Saved entries
##########

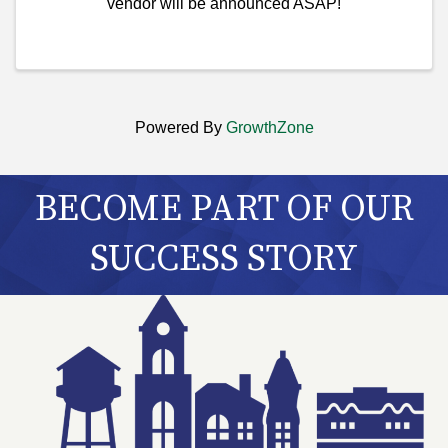
vendor will be announced ASAP!
Powered By
GrowthZone
BECOME PART OF OUR
SUCCESS STORY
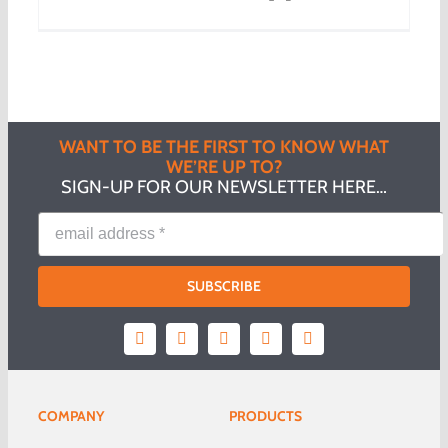
WANT TO BE THE FIRST TO KNOW WHAT
WE’RE UP TO?
SIGN-UP FOR OUR NEWSLETTER HERE…
SUBSCRIBE
COMPANY
PRODUCTS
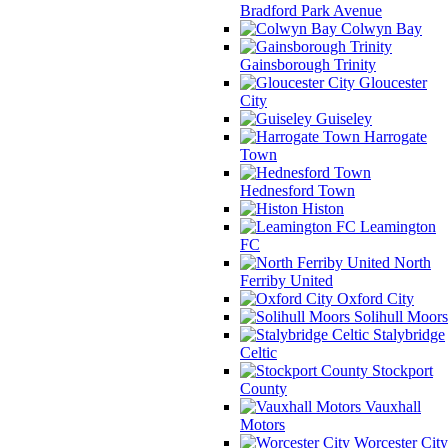
Bradford Park Avenue
Colwyn Bay
Gainsborough Trinity
Gloucester
City
Guiseley
Harrogate
Town
Hednesford Town
Histon
Leamington
FC
North
Ferriby United
Oxford City
Solihull Moors
Stalybridge
Celtic
Stockport
County
Vauxhall
Motors
Worcester City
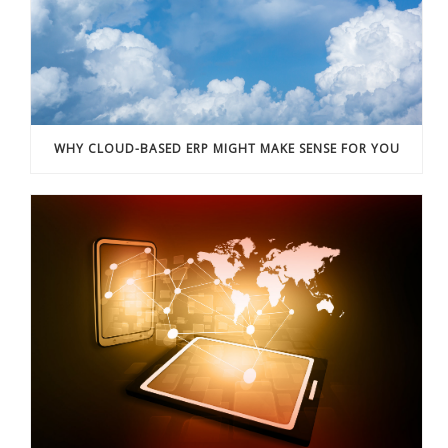
WHY CLOUD-BASED ERP MIGHT MAKE SENSE FOR YOU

##########

Quote every line of text in the material above verbatim, leaving out the pictures.

vendor will be announced ASAP!
Powered By
GrowthZone
BECOME PART OF OUR
SUCCESS STORY
WANT TO BE THE FIRST TO KNOW WHAT
WE’RE UP TO?
SIGN-UP FOR OUR NEWSLETTER HERE…
SUBSCRIBE
COMPANY
PRODUCTS
Bradford Park Avenue
Colwyn Bay
Gainsborough Trinity
Gloucester
City
Guiseley
Harrogate
Town
Hednesford Town
Histon
Leamington
FC
North
Ferriby United
Oxford City
Solihull Moors
Stalybridge
Celtic
Stockport
County
Vauxhall
Motors
Worcester City
WHY CLOUD-BASED ERP MIGHT MAKE SENSE FOR YOU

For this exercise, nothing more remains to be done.